"Um Dia": das páginas para as telas



Ainda que seja uma comparação de itens totalmente distintos, analisados de forma diferente, sempre ouvimos que o livro é melhor com o filme. Porém, isso não significa que o longa cinematográfico seja horrível. Nem sempre, pelo menos. 
Normalmente, os livros ganham uma nova roupagem quando adaptados às telonas, inclusive uma bem diferente, sendo literal mas nem sempre fiel ao original, e por isso o filme não agrada a todos.
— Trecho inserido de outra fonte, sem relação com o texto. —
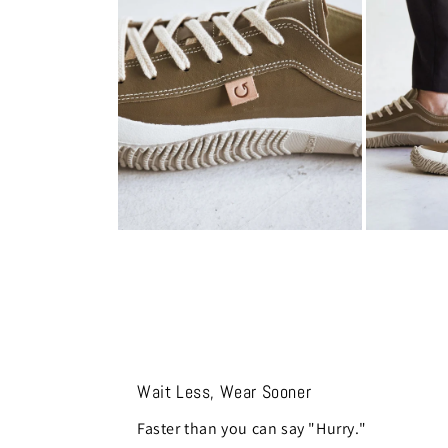
modal
modal
Open
Open
media
media
8
9
in
in
modal
modal
Wait Less, Wear Sooner
Faster than you can say "Hurry."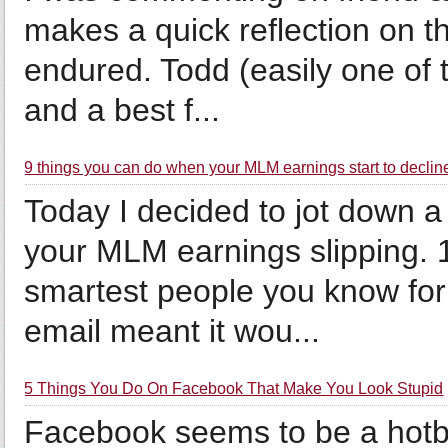
makes a quick reflection on th
endured. Todd (easily one of 
and a best f...
9 things you can do when your MLM earnings start to declin
Today I decided to jot down a
your MLM earnings slipping. 
smartest people you know for 
email meant it wou...
5 Things You Do On Facebook That Make You Look Stupid
Facebook seems to be a hotbe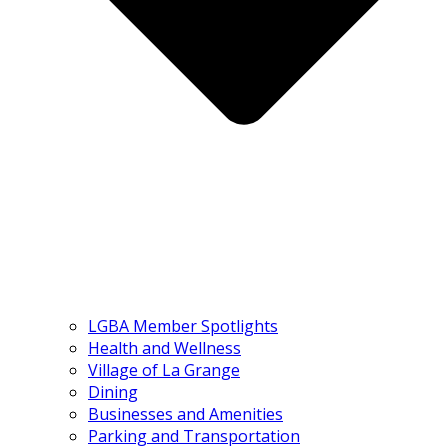
LGBA Member Spotlights
Health and Wellness
Village of La Grange
Dining
Businesses and Amenities
Parking and Transportation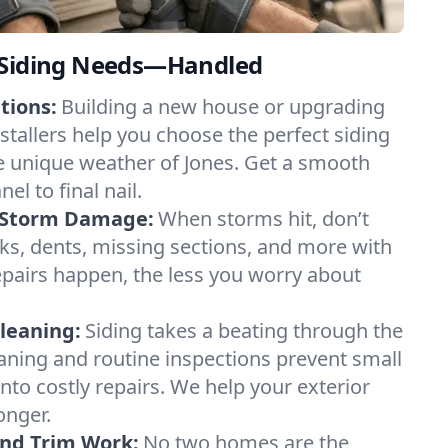
 Siding Needs—Handled
tions:
Building a new house or upgrading
stallers help you choose the perfect siding
he unique weather of Jones. Get a smooth
el to final nail.
d Storm Damage:
When storms hit, don’t
ks, dents, missing sections, and more with
pairs happen, the less you worry about
leaning:
Siding takes a beating through the
aning and routine inspections prevent small
nto costly repairs. We help your exterior
onger.
and Trim Work:
No two homes are the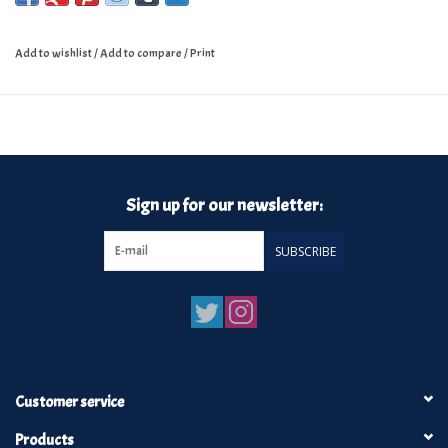
Add to wishlist
/
Add to compare
/
Print
Sign up for our newsletter:
SUBSCRIBE
Customer service
Products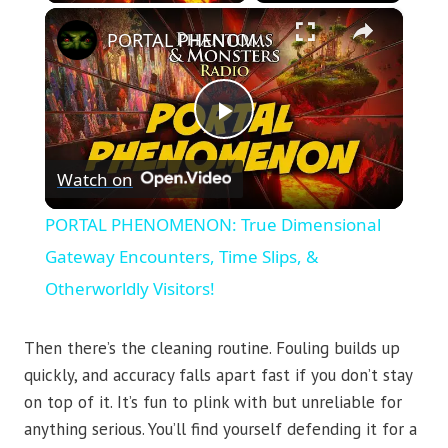
×
PORTAL PHENOMENON: True Dimensional Gateway Encounters, Time Slips, & Otherworldly Visitors!
Play
Watch on
Video
PORTAL PHENOMENON: True Dimensional
Gateway Encounters, Time Slips, &
Otherworldly Visitors!
Then there’s the cleaning routine. Fouling builds up
quickly, and accuracy falls apart fast if you don’t stay
on top of it. It’s fun to plink with but unreliable for
anything serious. You’ll find yourself defending it for a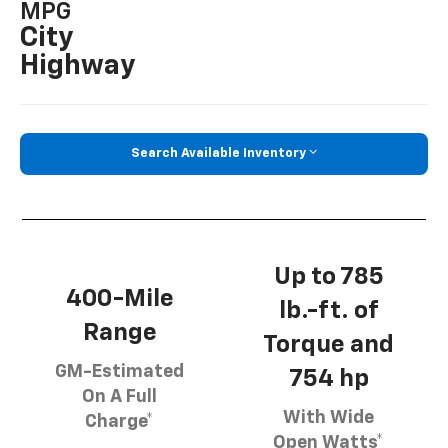
MPG
City
Highway
Search Available Inventory
Up to 785
400-Mile
lb.-ft. of
Range
Torque and
GM-Estimated
754 hp
On A Full
With Wide
Charge*
Open Watts*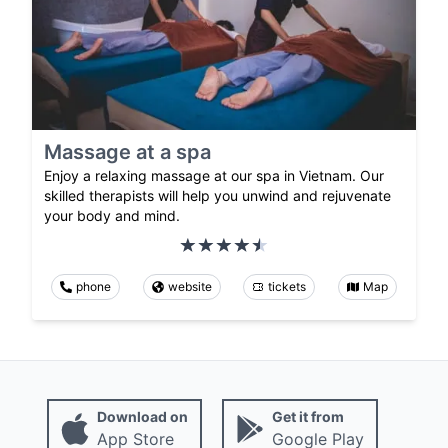
Massage at a spa
Enjoy a relaxing massage at our spa in Vietnam. Our
skilled therapists will help you unwind and rejuvenate
your body and mind.
phone
website
tickets
Map
Download on
Get it from
App Store
Google Play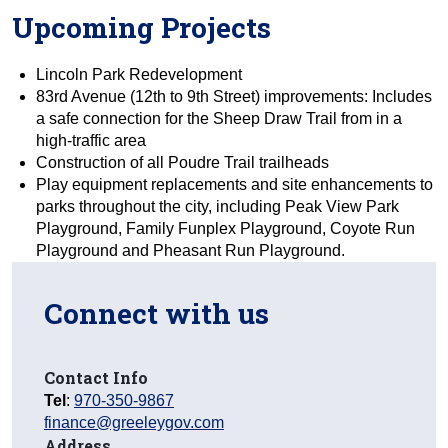
Upcoming Projects
Lincoln Park Redevelopment
83rd Avenue (12th to 9th Street) improvements: Includes
a safe connection for the Sheep Draw Trail from in a
high-traffic area
Construction of all Poudre Trail trailheads
Play equipment replacements and site enhancements to
parks throughout the city, including Peak View Park
Playground, Family Funplex Playground, Coyote Run
Playground and Pheasant Run Playground.
Connect with us
Contact Info
Tel
:
970-350-9867
finance@greeleygov.com
Address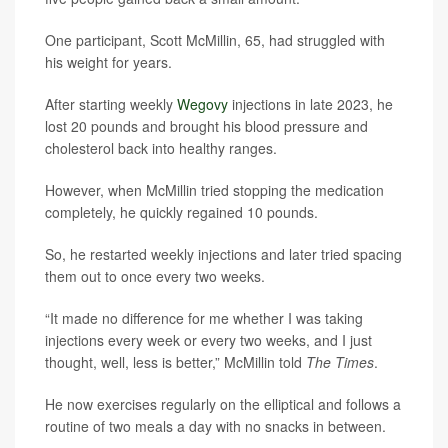
One participant, Scott McMillin, 65, had struggled with
his weight for years.
After starting weekly
Wegovy
injections in late 2023, he
lost 20 pounds and brought his blood pressure and
cholesterol back into healthy ranges.
However, when McMillin tried stopping the medication
completely, he quickly regained 10 pounds.
So, he restarted weekly injections and later tried spacing
them out to once every two weeks.
“It made no difference for me whether I was taking
injections every week or every two weeks, and I just
thought, well, less is better,” McMillin told
The Times
.
He now exercises regularly on the elliptical and follows a
routine of two meals a day with no snacks in between.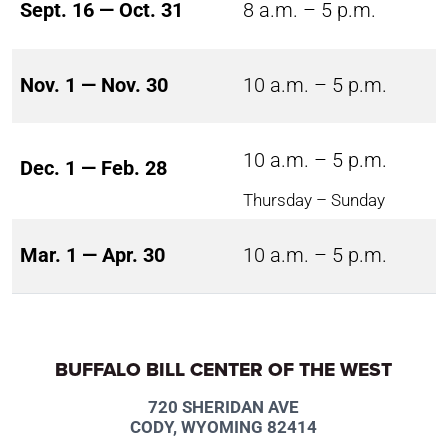
Sept. 16 — Oct. 31
8 a.m. – 5 p.m.
Nov. 1 — Nov. 30
10 a.m. – 5 p.m.
10 a.m. – 5 p.m.
Dec. 1 — Feb. 28
Thursday – Sunday
Mar. 1 — Apr. 30
10 a.m. – 5 p.m.
BUFFALO BILL CENTER OF THE WEST
720 SHERIDAN AVE
CODY, WYOMING 82414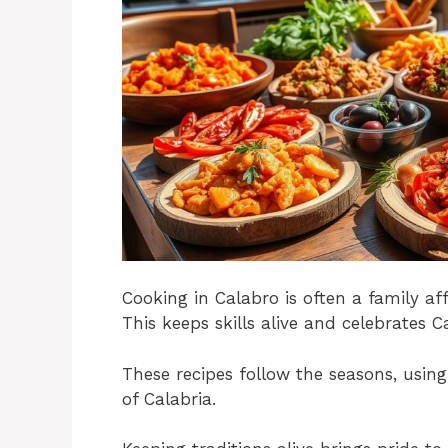
Cooking in Calabro is often a family a
This keeps skills alive and celebrates Ca
These recipes follow the seasons, using
of Calabria.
Até porque quem faz o roteiro da película não é o autor do livro. Aliás, algo raro de se acontecer.


Entretanto, uma das obras literárias que recentemente foi adaptada aos cinemas e teve o próprio autor como roteirista foi o livro “Um Dia”, de David Nicholls. Tal fato concedeu ao filme uma maior lealdade ao original e contribuiu para o sucesso do longa, que fez parte do Festival do Rio e estreou oficialmente semana passada aqui no Brasil. “Um Dia” conta a história de duas pessoas ao longo de vinte anos, Emma e Dexter, amigos que ainda não perceberam o amor.
Mas o mais interessante é o formato do enredo: cada capítulo do livro e do filme são relatos da vida e do relacionamento dos dois personagens, narrados ano a ano, em todos os dias 15 de julho, dia de St. Swithin na Inglaterra e também aniversário da data que o casal se conheceu. É o diferencial dessa história emocionante, uma maneira de inovar um assunto já passado.
Ainda assim, o que não se pôde utilizar do pensamento das personagens durante o roteiro, pôde ser transmitido pelas expressões dos atores Anne Hathaway e Jim Sturgess, que fizeram um ótimo trabalho e mostraram uma química invejável frente às câmeras, traduzindo exatamente os sentimentos frustrados das personagens, o amor que surge quieto ao longo dos anos, a cumplicidade de dois amigos e as alegrias e decepções frente aos altos e baixos da vida.
O enredo é digno dos melhores roteiros de cinema, sendo considerado um clássico moderno, já que mescla romance e realismo, não sendo uma narração sobre amor, mas sim sobre o tempo. É uma história tocante e angustiante com a qual em algum momento nos identificamos.
Resta saber se os fãs da obra literária também gostaram do filme. Devemos lembrar que não deve ser igual para ser bom, deve ser semelhante ao livro e captar a essência das páginas nas grandes telas.